╭──
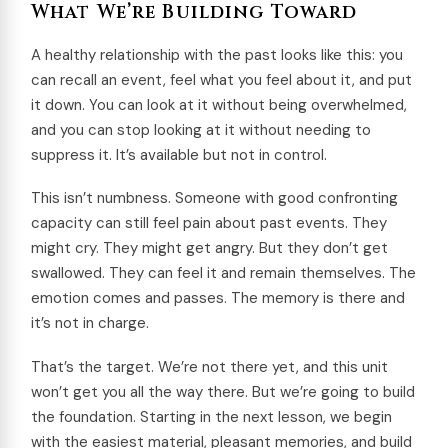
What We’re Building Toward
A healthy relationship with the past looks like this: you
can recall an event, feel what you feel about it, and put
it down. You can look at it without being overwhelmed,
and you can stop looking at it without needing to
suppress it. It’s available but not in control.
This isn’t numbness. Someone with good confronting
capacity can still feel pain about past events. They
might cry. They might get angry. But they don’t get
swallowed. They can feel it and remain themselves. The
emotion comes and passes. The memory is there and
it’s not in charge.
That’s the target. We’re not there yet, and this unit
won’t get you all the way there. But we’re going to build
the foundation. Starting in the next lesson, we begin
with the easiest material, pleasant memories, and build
╰──
[Assigned task]
Extract all the text from the listing above, reproducing every line verbatim and in its original order. Leave the picture out of your answer.

[Result for this exercise]
What We’re Building Toward
A healthy relationship with the past looks like this: you
can recall an event, feel what you feel about it, and put
it down. You can look at it without being overwhelmed,
and you can stop looking at it without needing to
suppress it. It’s available but not in control.
This isn’t numbness. Someone with good confronting
capacity can still feel pain about past events. They
might cry. They might get angry. But they don’t get
swallowed. They can feel it and remain themselves. The
emotion comes and passes. The memory is there and
it’s not in charge.
That’s the target. We’re not there yet, and this unit
won’t get you all the way there. But we’re going to build
the foundation. Starting in the next lesson, we begin
with the easiest material, pleasant memories, and build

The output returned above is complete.